Présenté en ouverture de la Quinzaine des réalisateurs à Cannes, en 1986, le film Le déclin de l'empire américain célèbre son quart de siècle. 

Récompensé avec le prix de la critique internationale, le long métrage de Denys Arcand constitue un des jalons de la cinématographie québécoise. 

Ce soir, au cinéma Impérial, une soirée hommage à ce film aura lieu dans le cadre des Rendez-vous du cinéma québécois. 

La Presse a discuté de la genèse du Déclin avec quatre de ses artisans.

Roger Frappier (coproducteur avec René Malo)

Lorsque je suis devenu producteur à l'ONF, j'ai formé un comité de travail cinématographique avec trois cinéastes de l'extérieur (Denys Arcand, Léa Pool, Pierre Falardeau) et trois de l'intérieur (Jacques Leduc, Bernard Gosselin, Tahani Rached). Nous nous réunissions tous les jeudis. Au bout de quelques mois, je suis allé voir François Macerola (alors commissaire de l'ONF) avec deux textes. J'arrive dans son bureau et lui dis: «François, le comité de travail cinématographique avance vraiment très bien. On a un premier projet ici de Pierre Falardeau sur la crise d'Octobre et un second de Denys Arcand qui s'appelle Le déclin de l'empire américain et ça parle de cul.» François m'a dit: «T'as rien de plus facile? Je commence mon mandat et tu m'apportes un film sur la crise d'Octobre et un autre qui parle de cul?» Je lui réponds: «C'est comme ça que les choses ont évolué à l'intérieur du groupe.» Il m'a demandé de lui laisser lire le tout et qu'il me revenait. Trois jours plus tard, il m'a dit: «Aucun problème.» (NDLR: Octobre est sorti en 1994)

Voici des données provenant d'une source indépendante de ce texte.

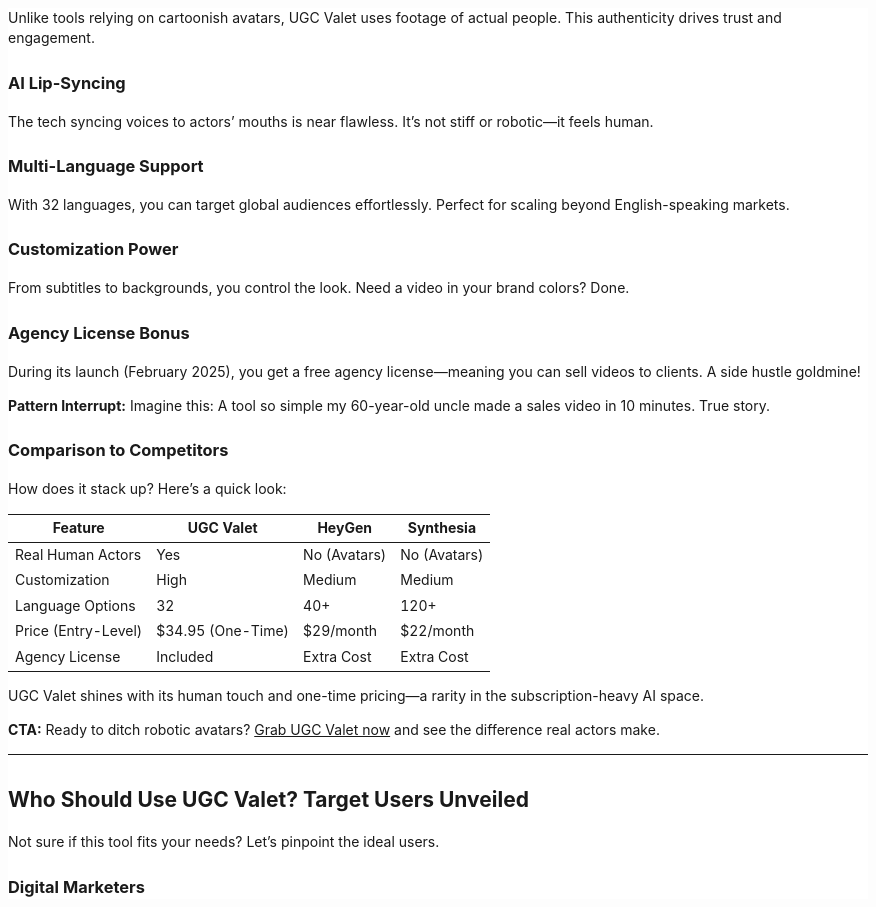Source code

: Unlike tools relying on cartoonish avatars, UGC Valet uses footage of actual people. This authenticity drives trust and engagement.

### AI Lip-Syncing

The tech syncing voices to actors’ mouths is near flawless. It’s not stiff or robotic—it feels human.

### Multi-Language Support

With 32 languages, you can target global audiences effortlessly. Perfect for scaling beyond English-speaking markets.

### Customization Power

From subtitles to backgrounds, you control the look. Need a video in your brand colors? Done.

### Agency License Bonus

During its launch (February 2025), you get a free agency license—meaning you can sell videos to clients. A side hustle goldmine!

**Pattern Interrupt:** Imagine this: A tool so simple my 60-year-old uncle made a sales video in 10 minutes. True story.

### Comparison to Competitors

How does it stack up? Here’s a quick look:

| **Feature**           | **UGC Valet**       | **HeyGen**         | **Synthesia**      |
|-----------------------|---------------------|--------------------|--------------------|
| Real Human Actors     | Yes                | No (Avatars)       | No (Avatars)       |
| Customization         | High               | Medium             | Medium             |
| Language Options      | 32                 | 40+                | 120+               |
| Price (Entry-Level)   | $34.95 (One-Time)  | $29/month          | $22/month          |
| Agency License        | Included           | Extra Cost         | Extra Cost         |

UGC Valet shines with its human touch and one-time pricing—a rarity in the subscription-heavy AI space.

**CTA:** Ready to ditch robotic avatars? [Grab UGC Valet now](#) and see the difference real actors make.

---

## Who Should Use UGC Valet? Target Users Unveiled

Not sure if this tool fits your needs? Let’s pinpoint the ideal users.

### Digital Marketers
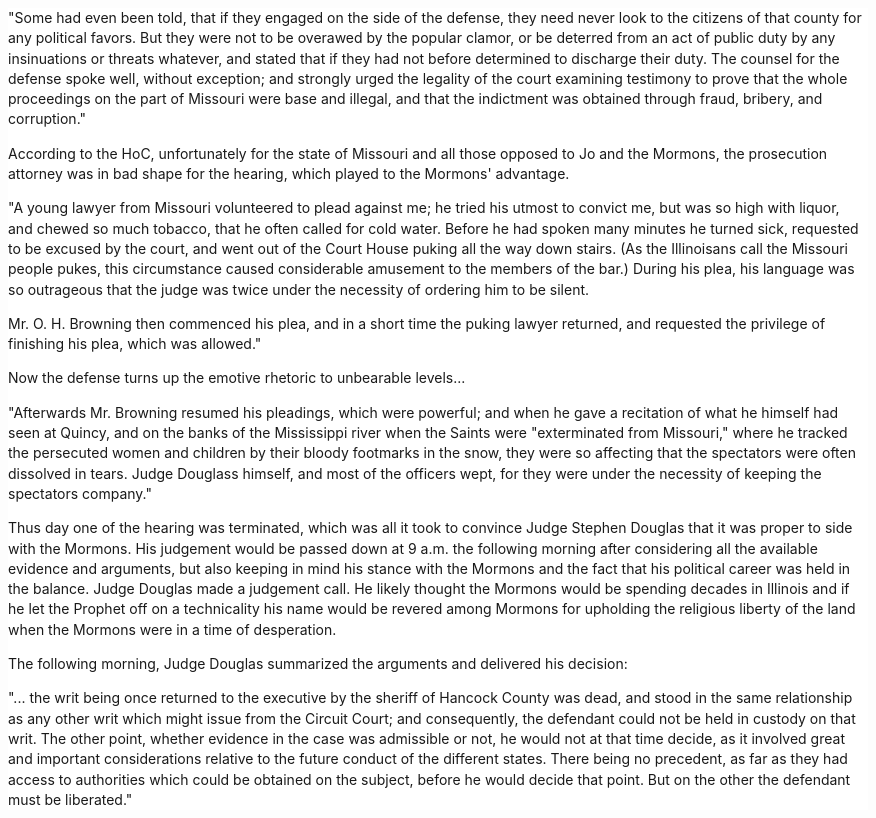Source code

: "Some had even been told, that if they engaged on the side of the
defense, they need never look to the citizens of that county for any
political favors. But they were not to be overawed by the popular
clamor, or be deterred from an act of public duty by any insinuations or
threats whatever, and stated that if they had not before determined to
discharge their duty. The counsel for the defense spoke well, without
exception; and strongly urged the legality of the court examining
testimony to prove that the whole proceedings on the part of Missouri
were base and illegal, and that the indictment was obtained through
fraud, bribery, and corruption."

According to the HoC, unfortunately for the state of Missouri and all
those opposed to Jo and the Mormons, the prosecution attorney was in bad
shape for the hearing, which played to the Mormons' advantage.

"A young lawyer from Missouri volunteered to plead against me; he tried
his utmost to convict me, but was so high with liquor, and chewed so
much tobacco, that he often called for cold water. Before he had spoken
many minutes he turned sick, requested to be excused by the court, and
went out of the Court House puking all the way down stairs. (As the
Illinoisans call the Missouri people pukes, this circumstance caused
considerable amusement to the members of the bar.) During his plea, his
language was so outrageous that the judge was twice under the necessity
of ordering him to be silent.

Mr. O. H. Browning then commenced his plea, and in a short time the
puking lawyer returned, and requested the privilege of finishing his
plea, which was allowed."

Now the defense turns up the emotive rhetoric to unbearable levels...

"Afterwards Mr. Browning resumed his pleadings, which were powerful; and
when he gave a recitation of what he himself had seen at Quincy, and on
the banks of the Mississippi river when the Saints were "exterminated
from Missouri," where he tracked the persecuted women and children by
their bloody footmarks in the snow, they were so affecting that the
spectators were often dissolved in tears. Judge Douglass himself, and
most of the officers wept, for they were under the necessity of keeping
the spectators company."

Thus day one of the hearing was terminated, which was all it took to
convince Judge Stephen Douglas that it was proper to side with the
Mormons. His judgement would be passed down at 9 a.m. the following
morning after considering all the available evidence and arguments, but
also keeping in mind his stance with the Mormons and the fact that his
political career was held in the balance. Judge Douglas made a judgement
call. He likely thought the Mormons would be spending decades in
Illinois and if he let the Prophet off on a technicality his name would
be revered among Mormons for upholding the religious liberty of the land
when the Mormons were in a time of desperation.

The following morning, Judge Douglas summarized the arguments and
delivered his decision:

"... the writ being once returned to the executive by the sheriff of
Hancock County was dead, and stood in the same relationship as any other
writ which might issue from the Circuit Court; and consequently, the
defendant could not be held in custody on that writ. The other point,
whether evidence in the case was admissible or not, he would not at that
time decide, as it involved great and important considerations relative
to the future conduct of the different states. There being no precedent,
as far as they had access to authorities which could be obtained on the
subject, before he would decide that point. But on the other the
defendant must be liberated."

Rémy Girard (comédien - interprète de Rémy)

Lorsque j'ai lu le scénario, j'ai trouvé cela incroyable. Je me souviens d'avoir appelé Denys et de lui avoir dit que les femmes allaient me tuer. Denys m'a répondu: «Avec toi, ça va passer.» Et le personnage a été accepté. Plusieurs femmes m'ont demandé si j'étais comme cela pour vrai. Mais jamais personne ne m'a dit que j'étais un beau salaud. Encore aujourd'hui, les gens me parlent de ce film. Il y a eu un regain, 17 ans plus tard, avec le tournage des Invasions barbares. Les gens qui n'avaient pas vu Le déclin l'ont alors loué. En France, c'est devenu un film-culte. Le film est demeuré à l'affiche de 1986 à 1993! Je crois que les Français ont été impressionnés par l'impudeur des personnages.

Dorothée Berryman (comédienne - interprète de Louise)

J'ai été tellement emballée à la lecture du scénario que je me souviens où j'étais et du temps qu'il faisait! C'était mon premier grand rôle au cinéma et je me disais: «Quel cadeau ai-je entre les mains!» J'avais le goût de défendre ce personnage. C'était un beau rôle, un personnage complet. Et même si Louise est trompée par Rémy, elle est demeurée solide. C'est lui, Rémy, qui a souffert de ses décisions. À l'époque du tournage, je jouais en même temps un personnage complètement à l'opposé dans La noce, au théâtre. Chaque jour, après ma journée de tournage à Magog, un chauffeur m'amenait à Montréal jouer au théâtre et je trouvais triste de quitter le groupe.»

Yves Jacques (comédien - interprète de Claude)

En lisant le scénario, je ne voyais pas de rôle pour moi. Je ne me voyais pas en Claude (le professeur d'histoire de l'art gai). J'ai dit à Denys que j'étais homosexuel et c'est la première fois que je le disais aussi ouvertement. Denys m'a dit que c'était un rôle pour moi. Il a un talent pour le «Typecasting». C'est sa grande qualité. De plus, j'avais 29 ans et je jouais au même moment un jeune de 18 ans dans la série télévisée Poivre et sel. Et là, je devais jouer un homme de 40 ans. Je me trouvais un peu jeune pour cela. Denys m'a fait lire un livre d'Yves Navarre où cet écrivain évoquait la baisse d'énergie. Tout était question de dosage. Par ailleurs, Le déclin m'a ouvert les portes en France. Je n'avais qu'à appeler des agents de casting et leur dire que j'avais joué dans Le déclin et j'obtenais des rendez-vous.